Because higher plasma levels of TFV may increase the risk of nephrotoxicity, TAF, the novel prodrug of TFV, results in higher intracellular concentration of active TFV compared to TDF, which allows a much lower dose for TAF to reach the therapeutic effects as well as to lessen the renal damage.[33] A recent pharmacokinetic study revealed that the plasma levels of TFV in terms of the area under concentration–time curve, the maximal observed concentration and the at-the-end dosing interval were lower in HIV/HCV-coinfected patients on TAF-based ART than those on TDF-based ART during SOF-based DAA therapy.[31] The favourable pharmacokinetic profiles of TAF may contribute to the observed beneficial effect of eGFR evolution in our participants on TAF-based ART over those on TDF-based ART.[34] Because COBI may block the renal tubular secretion of creatinine which raises serum creatinine levels, the use of novel TAF-based COBI-free ARTs, such as RPV/FTC/TAF or BIC/FTC/TAF, may further improve the renal safety in HIV/HCV-coinfected patients during SOF-based DAAs.[35] After discontinuing SOF-based DAAs, we also found that no factors of interest affected the 12-week interval of the eGFR evolution probably due to the lack of SOF-induced adverse effects on TFV plasma concentration.

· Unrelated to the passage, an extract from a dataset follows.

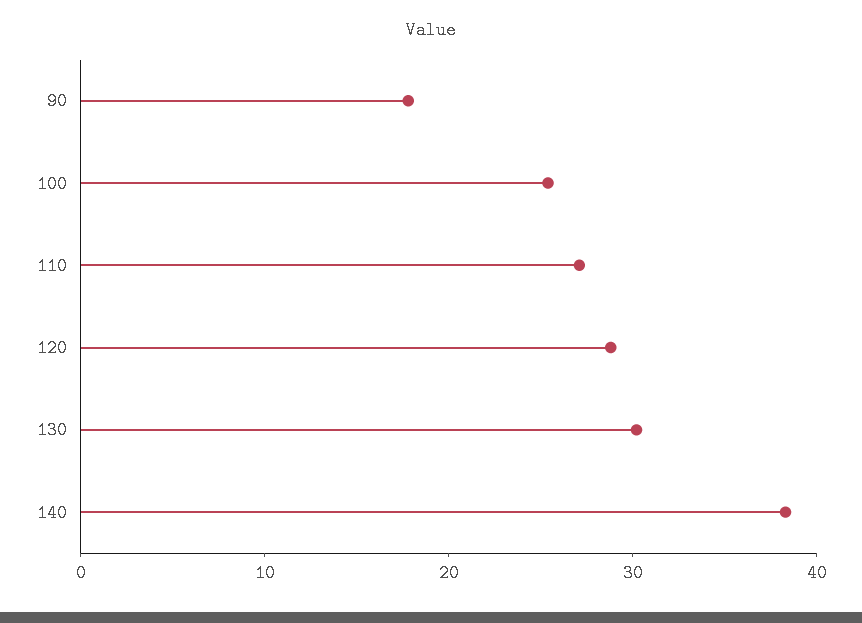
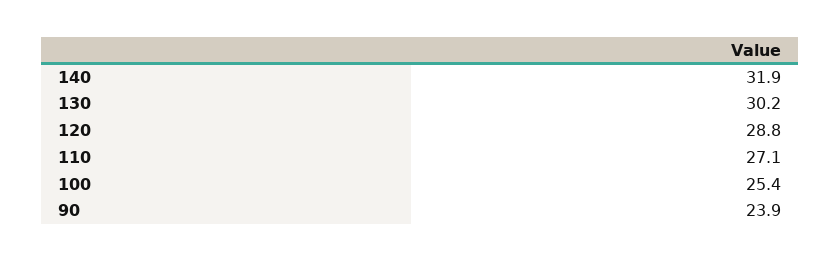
90: 18 -> 23.9
140: 38 -> 31.9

In addition to evaluating the eGFR evolution by the GEE model, we further analysed the eGFR changes between the time points of baseline and on-treatment week 12, and between baseline and SVR12. We found that more participants on TFV-free ART had eGFR grade improvement than those on TFV-based ART during SOF-based DAA therapy. Although the grade of eGFR changes differed during SOF-based DAA treatment, there were no differences with grade changes between the time point of baseline and SVR12 in our participants on TFV-based or TFV-free ART. The dynamic changes during and after SOF-based DAA therapy further confirmed the adverse effect of TFV on eGFR under SOF treatment, which resolved after discontinuation of SOF.

Our study had several limitations. First, because our participants did not randomly receive TFV-based or TFV-free ART, the potential confounding factors, such as concomitant use of other nephrotoxic agents, as well as the disease control status for HTN or DM which might affect eGFR, might not be well balanced between groups. However, our participants were young with low reported rates for HTN and DM. Furthermore, most of them did not take agents commonly known to be nephrotoxic.[36] Second, because all participants had CKD stages 1 and 2, our findings cannot be extrapolated to HIV/HCV-coinfected patients with advanced CKD stages, in which the pharmacokinetics of TFV and SOF are significantly altered. Third, the other surrogate markers, such as urine albumin–creatinine ratio (UACR), cystatin C level, and β2M level, were not performed to confirm the risk of nephrotoxicity of TFV and SOF in our study.[37,38]

In summary, our prospective study confirmed HIV/HCV-coinfected patients on TFV-based ART had a slight eGFR decline compared to patients on TFV-free ART during SOF-based DAA therapy. The trends of eGFR declines were also observed during DAA therapy in participants on TDF-based ART and those on TAF-based ART. Periodic monitoring of the renal function and choosing TAF-based ART are needed for HIV/HCV-coinfected patients who are on TFV-based and SOF-based antiviral therapies in order to early detect and lessen renal dysfunction.[39] Because the increased risk of nephrotoxicity of TFV and SOF coadministration in HIV/HCV-coinfected patients with good renal reserve is limited, the physicians should not restrict the use of SOF-based DAA therapy in this special clinical setting on the basis of WHO targets for HCV microelimination.[40]